__Required action__: Only the lines from the one bearing "text: Библиотеки ->" through the end of the listing belong in your response, restated word for word and without pictures.
§
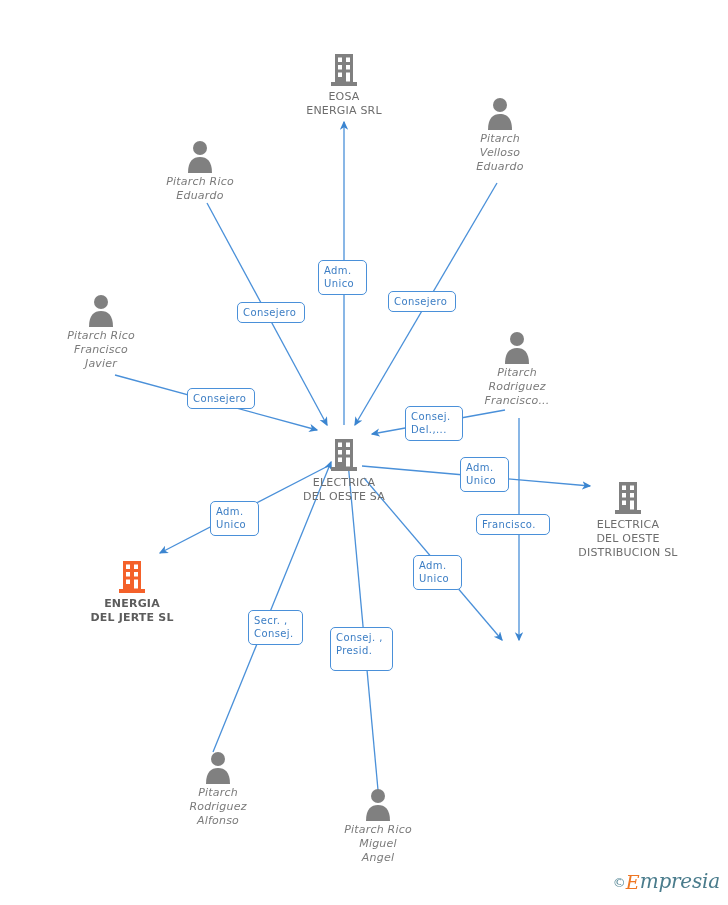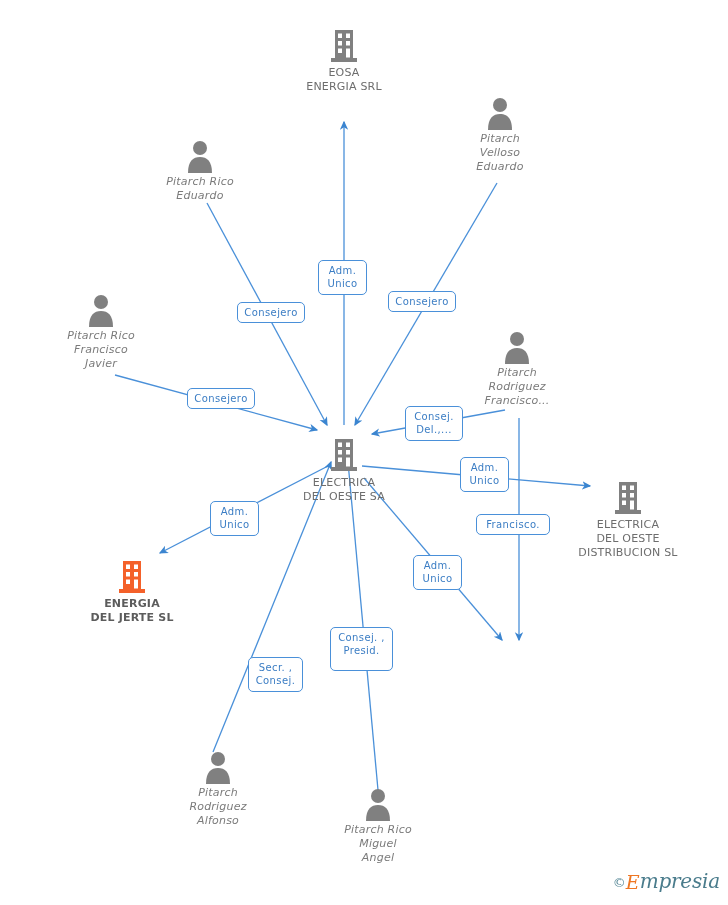"EOSA" div.node { top: 28px -> 52px }
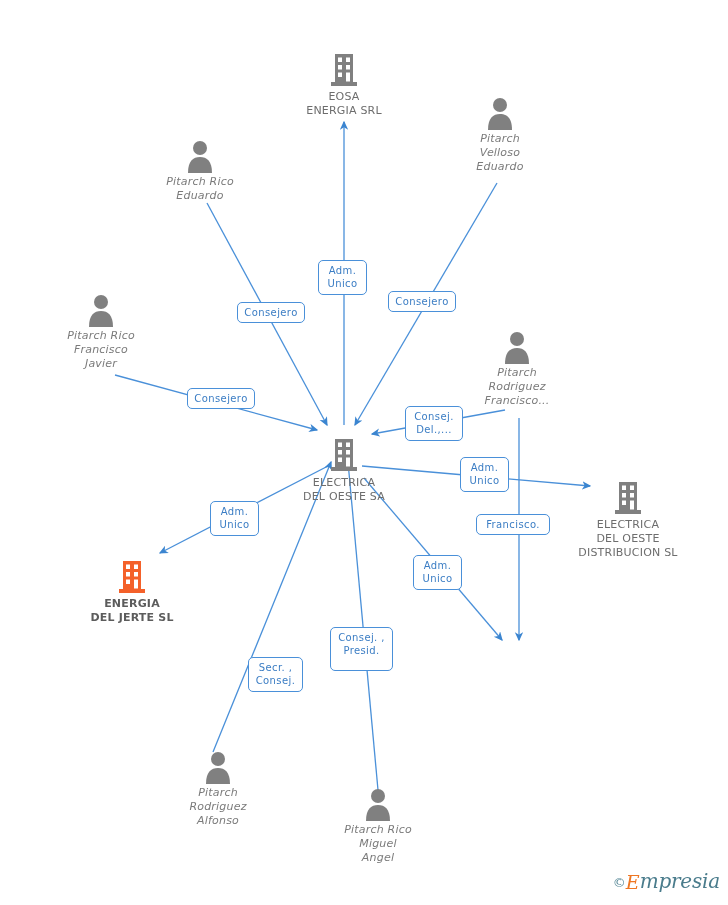"Adm." .pill { text-align: center -> left }
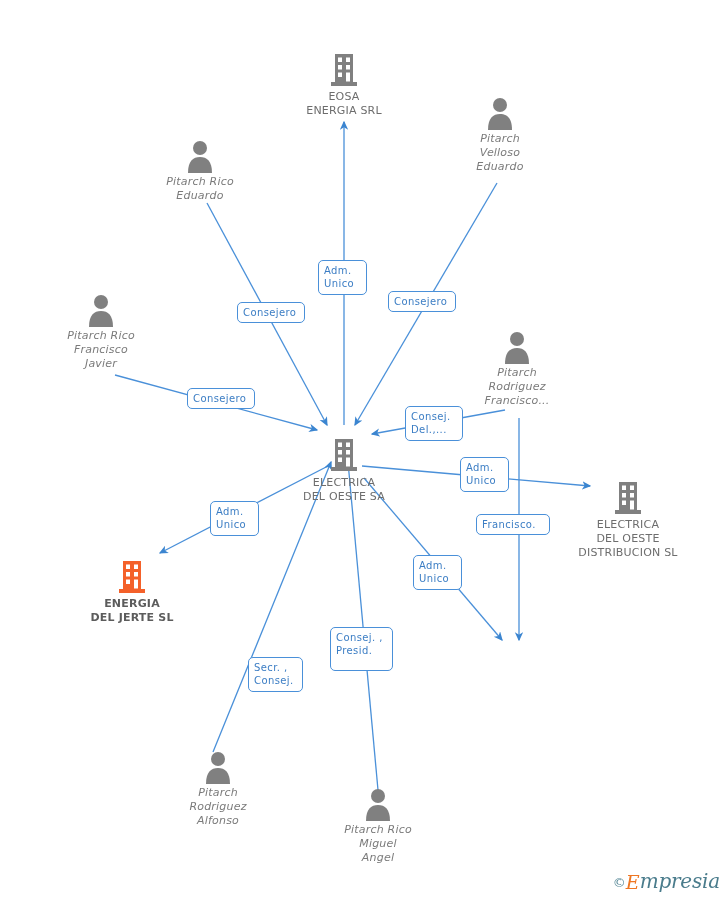"Secr. ," div.pill { margin-top: 47px -> none }
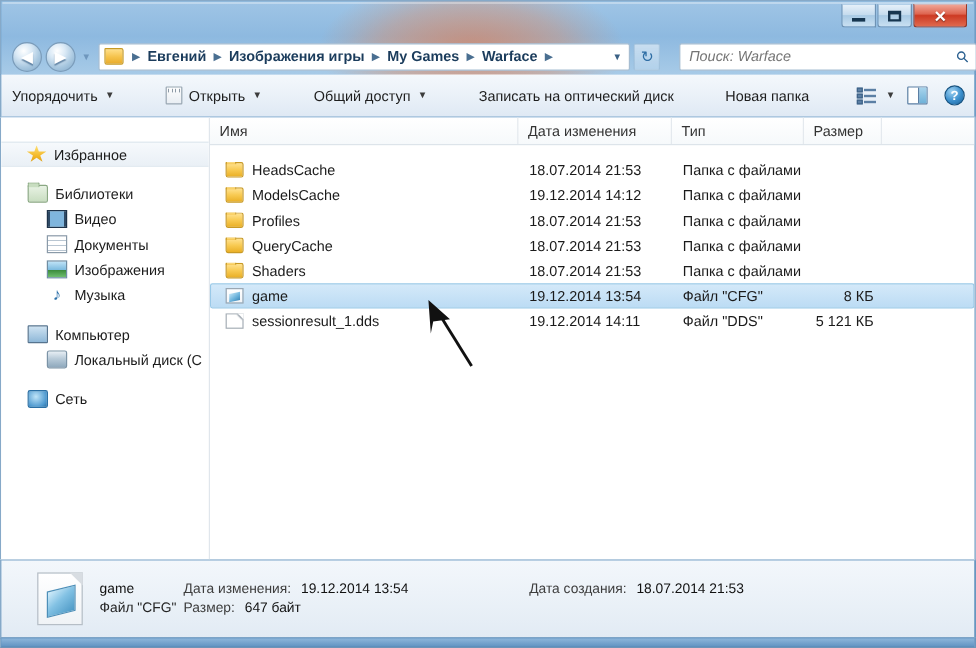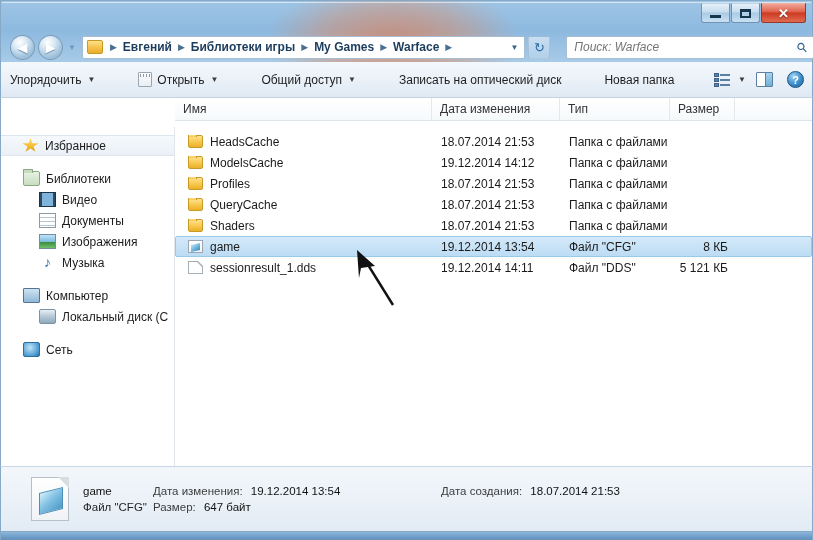"Библиотеки игры" span.bc-crumb { text: Библиотеки -> Изображения }
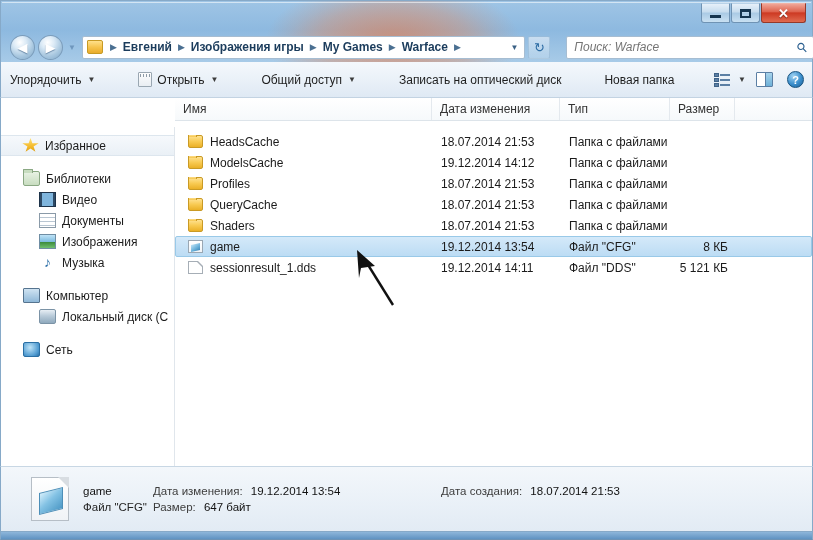"Избранное" #sidebar { margin-top: 29px -> none; padding-top: 8px -> 20px }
§
__Exercise response__:
"Библиотеки игры" span.bc-crumb { text: Библиотеки -> Изображения }
"Избранное" #sidebar { margin-top: 29px -> none; padding-top: 8px -> 20px }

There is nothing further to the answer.